Ecosystem collapse and the rising threat of systemic risk

Deforestation in Brazil. Aerial View
Policy-makers must understand the catastrophic shifts that climate change and nature loss could cause, writes Lydia Marsden, research fellow at the UCL Institute for Innovation and Public Purpose and knowledge exchange fellow for the Integrating Finance and Biodiversity programme.

Widespread environmental degradation due to climate change and other factors is undermining essential ecosystem services – on which our economies fundamentally depend – to an unprecedented extent.

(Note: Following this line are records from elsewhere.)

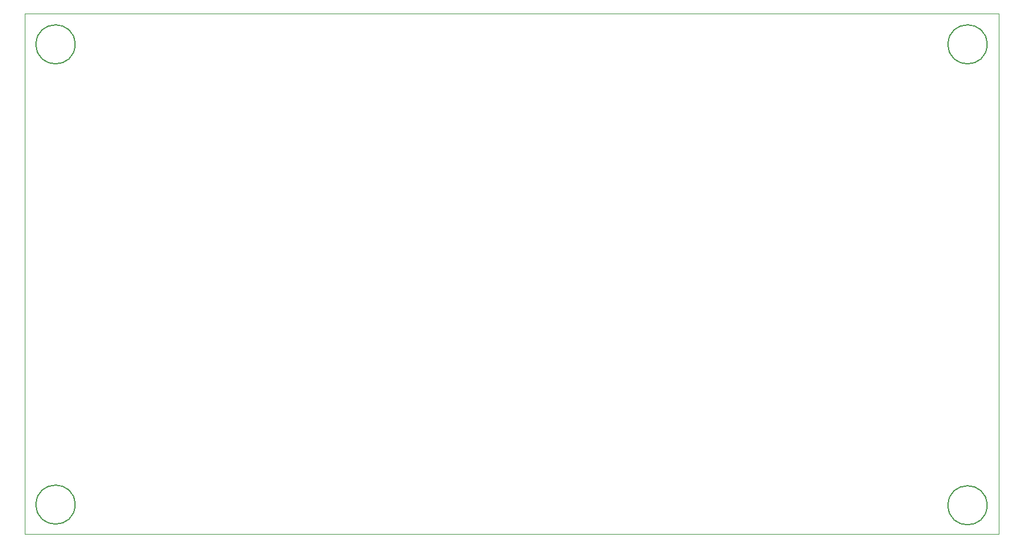
<source format=gbr>
%TF.GenerationSoftware,KiCad,Pcbnew,5.1.7+dfsg1-1~bpo10+1*%
%TF.CreationDate,2020-11-15T21:32:29+00:00*%
%TF.ProjectId,mobo,6d6f626f-2e6b-4696-9361-645f70636258,rev?*%
%TF.SameCoordinates,Original*%
%TF.FileFunction,Other,Comment*%
%FSLAX45Y45*%
G04 Gerber Fmt 4.5, Leading zero omitted, Abs format (unit mm)*
G04 Created by KiCad (PCBNEW 5.1.7+dfsg1-1~bpo10+1) date 2020-11-15 21:32:29*
%MOMM*%
%LPD*%
G01*
G04 APERTURE LIST*
%TA.AperFunction,Profile*%
%ADD10C,0.050000*%
%TD*%
%ADD11C,0.150000*%
G04 APERTURE END LIST*
D10*
X0Y-7467600D02*
X13970000Y-7467600D01*
X13970000Y-7467600D02*
X13970000Y0D01*
X13970000Y0D02*
X0Y0D01*
X0Y0D02*
X0Y-7467600D01*
D11*
X724500Y-444500D02*
G75*
G03*
X724500Y-444500I-280000J0D01*
G01*
X724500Y-7048500D02*
G75*
G03*
X724500Y-7048500I-280000J0D01*
G01*
X13805500Y-7058300D02*
G75*
G03*
X13805500Y-7058300I-280000J0D01*
G01*
X13805500Y-444500D02*
G75*
G03*
X13805500Y-444500I-280000J0D01*
G01*
M02*

</source>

The severe drought in Brazil over 2021-22, linked to climate stresses and Amazon deforestation, resulted in sweeping insurance losses. It is evident that ‘physical’ sources of interconnected climate and nature risks are creating burdens for firms and the institutions that finance them.

Ecosystem tipping points 

An urgent, but overlooked, concern is that continued warming, deforestation and other pressures could push critical ecosystems past ‘tipping points’ in the coming decades. These are non-linear, self-amplifying and likely irreversible shifts in the state of our ecosystems. Crossing them would radically amplify climate risks, producing a ‘new state of the world’ defined by irreversible ecological collapse, as International Monetary Fund economists put it.

Despite uncertainties, scientific evidence suggests such tipping points are not abstract threats. Possibilities include the Amazon rainforest partially transitioning to a savannah under deforestation and drought, mangrove dieback from sea-level rise and land conversion and the retreat of southern boreal forests as rising temperatures and forest degradation catalyse harmful disturbances.

Ecosystem tipping points exhibit systemic characteristics that would lead to cascading effects across regions and sectors, with far-reaching implications for environmental risk pathways. Current trends of environmental and financial policy deregulation are further eroding existing safeguards, potentially accelerating the trajectory towards critical and irreversible thresholds. The interplay of deregulated markets and destabilised ecosystems creates a ‘perfect storm’, which could trigger failures on both fronts.

As for systemic characteristics, first, ecosystem collapse would trigger feedback loops in climate risks. Carbon release from rapidly degrading mangroves, peatlands and forests amplifies global heating, likely pushing global climate targets out of reach. Moreover, the loss of natural buffers increases vulnerability to physical climate hazards.

Second, risks would propagate widely through interconnected ecological and economic systems. Degradation of multiple ecosystem services simultaneously and on a large-scale would lead to non-linear dynamics that constrain adaptation through trade of technology. Initially localised shocks could therefore ripple through supply chains and other global connections.

Third, incomplete scientific understanding hampers monitoring and preparedness for tipping points and their economic effects. Ecosystem tipping points are particularly difficult to anticipate due to interacting climate and non-climate factors and emergent ecological behaviour across scales. As a result, clearly defined ‘thresholds’ of collapse likely remain unknowable.

Finally, ecosystem tipping points represent ‘worst-case’ outcomes of climate change and nature loss. Scientists warn that socioeconomic effects may overwhelm resilience capabilities. This underlines the need to act with precaution to prevent these dynamics from materialising.

Why they matter for monetary and financial policy-makers  

Leading economic institutions, including the Organisation of Economic Co-operation and Development, European Central Bank and European Insurance and Occupational Pensions Authority, now recognise that the collapse of globally important biomes would have systemic and likely irreversible impacts. These have direct implications for central banks’ and financial supervisors’ mandates.

Tipping point dynamics would magnify environmental hazards already contributing to complex (dis)inflationary pressures – relevant to price stability mandates. For prudential authorities, individual financial institutions face growing policy and litigation risks via counterparties that depend on or impact these critical ecosystems.

Perhaps the most direct relevance lies within macroprudential policy. First, because ecosystem collapse is a clear source of systemic risk. Second, because asymmetries are likely between funding flows that contribute to this systemic risk and financial institutions’ individual risk assessments of such activities.

Pathways for risk assessment and management 

There are several actions that monetary and financial policy-makers can take. Improved risk assessment is one avenue. Forward-looking scenario analysis could incorporate compounding, interaction and non-linear ecosystem risks, including shifting from a sectoral to a location-specific approach.

Macroprudential policy-makers could also map endogenous contributions to these systemic risks, by identifying where financial services enable actors that continue to degrade critical ecosystems.

However, these analytical steps should not preclude proactive risk management. Lock-in effects, radical uncertainty and other constraints mean that risk quantification alone will not deliver the market shifts required to reduce these systemic threats.

Monetary and financial policy-makers do have tools (both carrots and sticks) that they can adapt. While these will not alone address the core catalysts of ecosystem degradation, they can play an essential role by ensuring macro-financial policies support – and do not undermine – net-zero and nature-positive transition efforts.